At the Municipal Corporation of Faridabad, responses were inconsistent. Some officials casually promised to “look into it”, offering no timelines or specifics, reflecting an accountability gap. Others were more candid. “Our tender for door-to-door garbage collection has not been approved yet,” one official said. “Right now, the city relies on private vendors, who charge residents a fixed amount set by the MCF. Honestly, they are just covering 70-80% of the city. Once the tender is approved, the city’s sanitation situation will improve.”

This reveals a structural gap. Large parts of the city remain uncovered, yet there is no clarity on when the tender will be approved or what interim measures exist. There is also little publicly available data on service coverage, response timelines, or enforcement against lapses.

After hours on the ground, the pattern felt familiar.
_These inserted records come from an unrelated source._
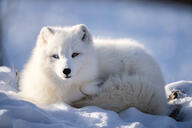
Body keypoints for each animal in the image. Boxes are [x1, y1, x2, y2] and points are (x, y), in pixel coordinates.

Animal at [19, 24, 168, 115]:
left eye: (75, 54)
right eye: (55, 56)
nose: (66, 71)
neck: (64, 88)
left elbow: (86, 87)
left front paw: (95, 85)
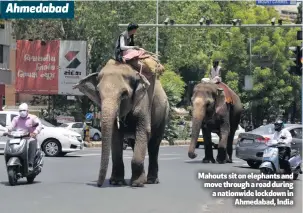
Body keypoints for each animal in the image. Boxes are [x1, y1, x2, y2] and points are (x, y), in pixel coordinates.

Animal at [73, 59, 169, 187]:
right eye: (98, 93)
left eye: (124, 94)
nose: (98, 185)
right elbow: (116, 136)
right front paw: (117, 182)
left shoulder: (144, 102)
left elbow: (143, 131)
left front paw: (137, 184)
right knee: (134, 143)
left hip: (163, 114)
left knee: (154, 144)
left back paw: (151, 181)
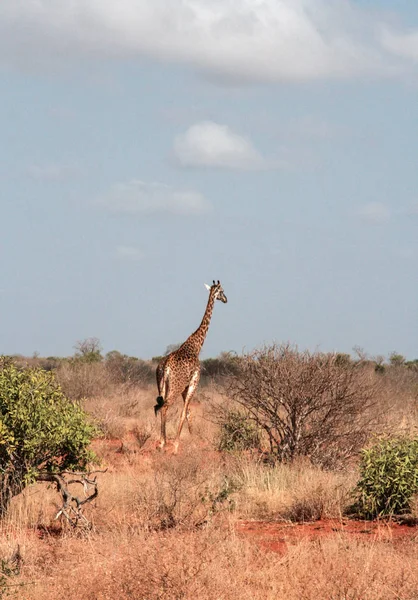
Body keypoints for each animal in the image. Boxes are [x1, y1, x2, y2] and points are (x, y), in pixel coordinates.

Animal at [154, 278, 227, 452]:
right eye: (222, 291)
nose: (226, 299)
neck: (195, 345)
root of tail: (165, 367)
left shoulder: (185, 387)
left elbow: (188, 413)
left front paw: (191, 441)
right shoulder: (194, 383)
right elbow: (185, 412)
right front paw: (176, 445)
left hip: (162, 386)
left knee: (158, 407)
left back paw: (161, 441)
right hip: (175, 387)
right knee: (165, 407)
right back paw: (165, 443)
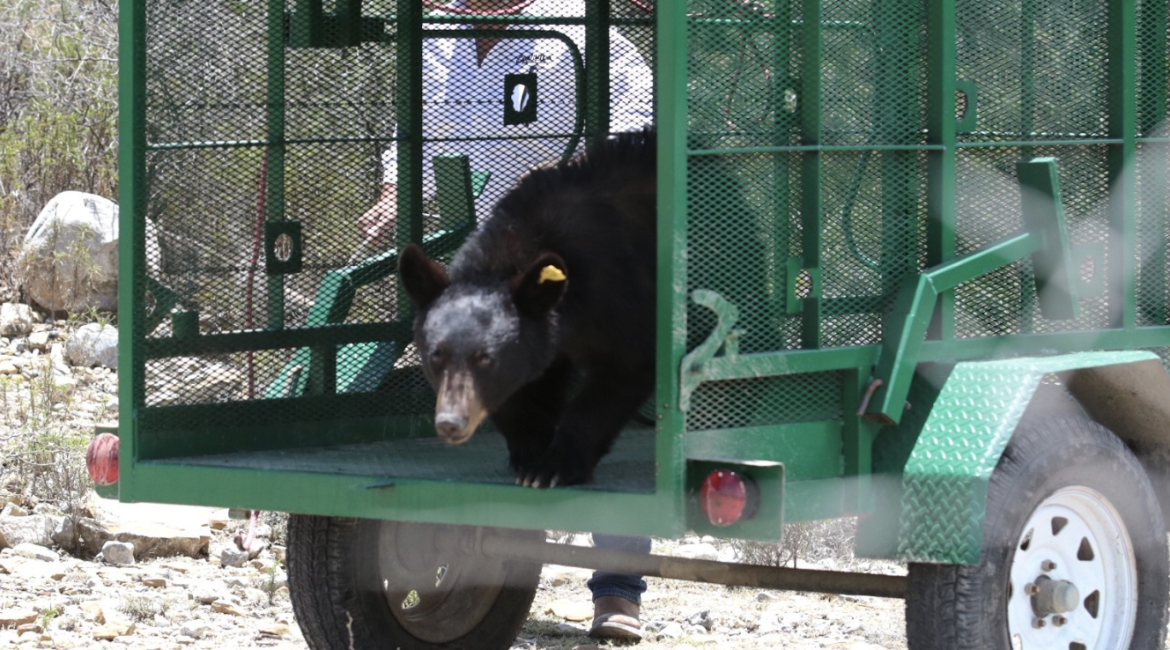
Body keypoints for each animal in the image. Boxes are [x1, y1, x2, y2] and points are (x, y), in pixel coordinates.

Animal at [398, 127, 656, 488]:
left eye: (485, 359)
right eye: (436, 356)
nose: (450, 422)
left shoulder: (619, 295)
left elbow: (625, 367)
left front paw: (554, 467)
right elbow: (528, 385)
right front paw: (530, 449)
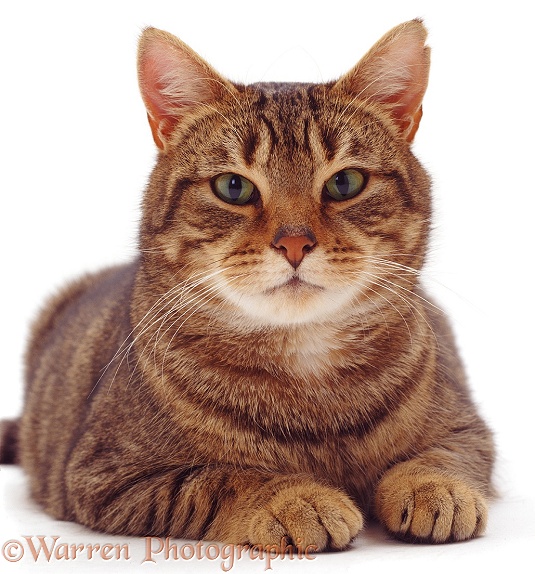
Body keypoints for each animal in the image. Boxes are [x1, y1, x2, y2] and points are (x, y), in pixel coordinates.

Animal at [0, 20, 494, 552]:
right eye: (233, 188)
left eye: (345, 183)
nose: (295, 242)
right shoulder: (108, 473)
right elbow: (223, 479)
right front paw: (295, 499)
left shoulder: (468, 426)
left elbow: (443, 456)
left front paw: (435, 487)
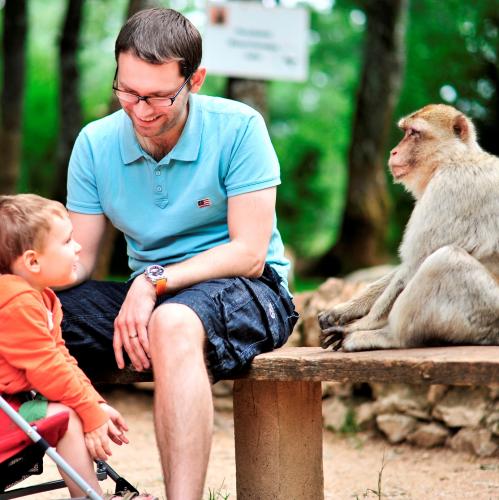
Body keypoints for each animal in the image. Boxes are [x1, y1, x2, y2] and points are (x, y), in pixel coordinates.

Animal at [318, 103, 499, 352]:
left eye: (414, 133)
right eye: (405, 131)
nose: (393, 152)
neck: (453, 159)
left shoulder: (449, 187)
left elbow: (415, 263)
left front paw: (361, 325)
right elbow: (405, 266)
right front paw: (345, 310)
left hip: (486, 312)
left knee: (445, 259)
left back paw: (388, 337)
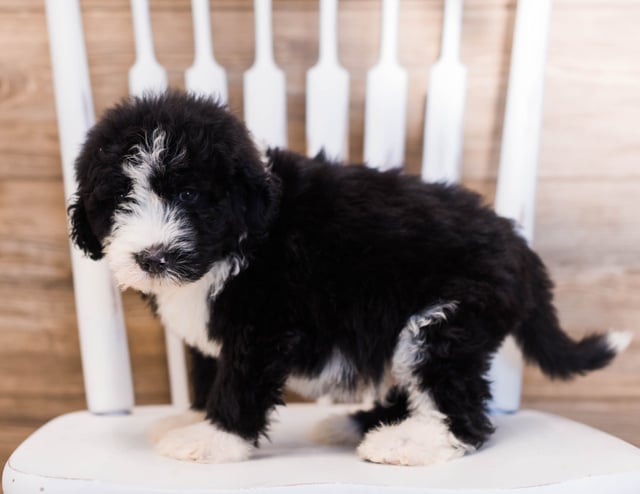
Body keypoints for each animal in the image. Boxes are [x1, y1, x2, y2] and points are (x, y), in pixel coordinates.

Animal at [67, 90, 628, 466]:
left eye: (187, 196)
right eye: (120, 200)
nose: (153, 257)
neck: (243, 237)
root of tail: (519, 245)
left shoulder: (265, 324)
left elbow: (241, 380)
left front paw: (214, 438)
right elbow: (208, 368)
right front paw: (194, 415)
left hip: (447, 317)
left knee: (461, 406)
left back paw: (408, 442)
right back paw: (356, 423)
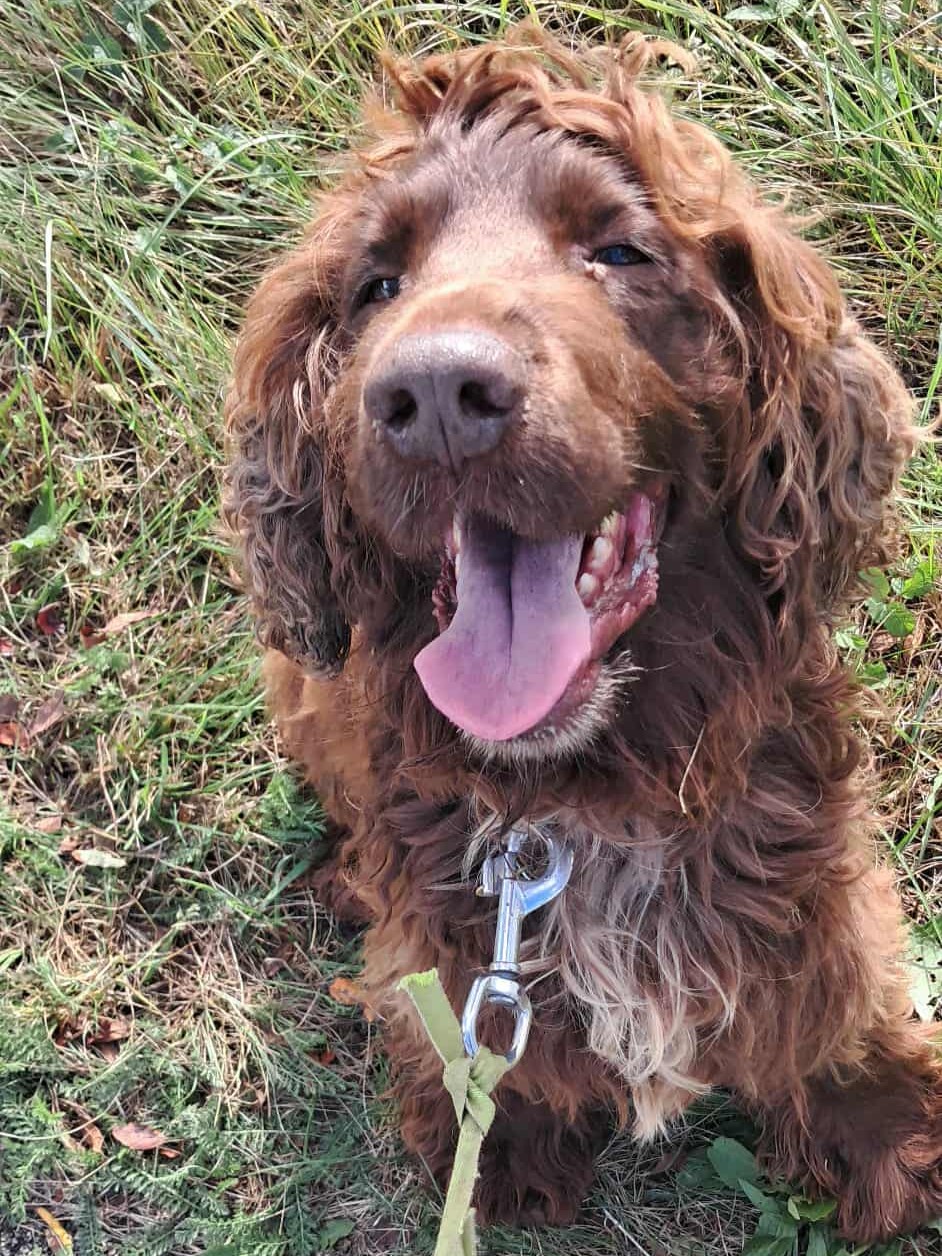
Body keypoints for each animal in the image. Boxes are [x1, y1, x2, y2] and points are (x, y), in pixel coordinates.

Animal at [223, 31, 940, 1242]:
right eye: (377, 285)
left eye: (618, 250)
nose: (436, 393)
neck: (583, 799)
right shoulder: (456, 929)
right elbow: (456, 1018)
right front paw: (499, 1140)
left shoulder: (804, 862)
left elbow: (836, 989)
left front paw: (884, 1126)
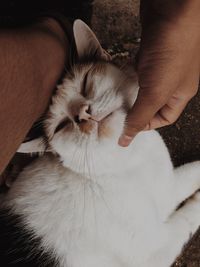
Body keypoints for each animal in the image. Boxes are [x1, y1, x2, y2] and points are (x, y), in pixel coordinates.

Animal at [0, 19, 200, 267]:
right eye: (61, 126)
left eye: (85, 84)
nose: (82, 115)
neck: (130, 160)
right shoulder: (153, 251)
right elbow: (187, 220)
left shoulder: (166, 189)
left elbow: (190, 173)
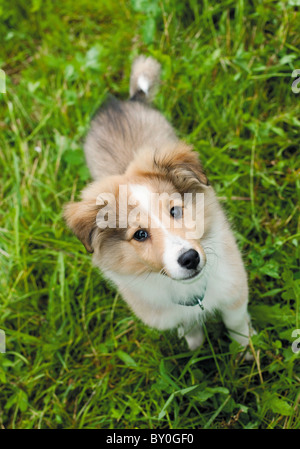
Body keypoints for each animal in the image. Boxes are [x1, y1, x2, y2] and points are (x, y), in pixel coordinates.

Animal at [64, 55, 254, 356]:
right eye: (140, 234)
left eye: (175, 210)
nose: (190, 259)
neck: (192, 291)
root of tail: (122, 103)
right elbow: (190, 327)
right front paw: (195, 348)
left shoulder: (234, 287)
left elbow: (236, 324)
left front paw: (248, 353)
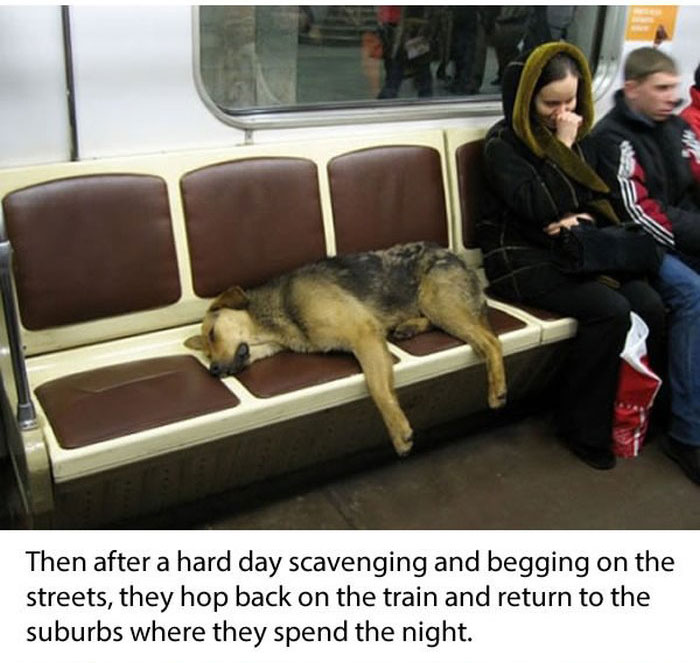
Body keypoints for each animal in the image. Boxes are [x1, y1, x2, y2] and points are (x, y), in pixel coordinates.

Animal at [185, 243, 504, 456]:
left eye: (212, 334)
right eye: (207, 354)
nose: (213, 370)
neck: (279, 313)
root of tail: (457, 257)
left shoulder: (363, 334)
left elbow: (378, 388)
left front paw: (398, 431)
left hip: (439, 302)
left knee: (491, 341)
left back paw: (497, 388)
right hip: (433, 306)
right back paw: (408, 326)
The same complaints, the same explanations, and promises that rarely translate into visible action. With civic lapses such as this, documenting these gaps becomes essential, not just what is visible, but what is missing – accountability, timelines, and a functioning waste collection system, even when it feels like shouting into the wind.

Mihika Shah is a correspondent with HT Gurugram, covering residents’ welfare, education, art and culture.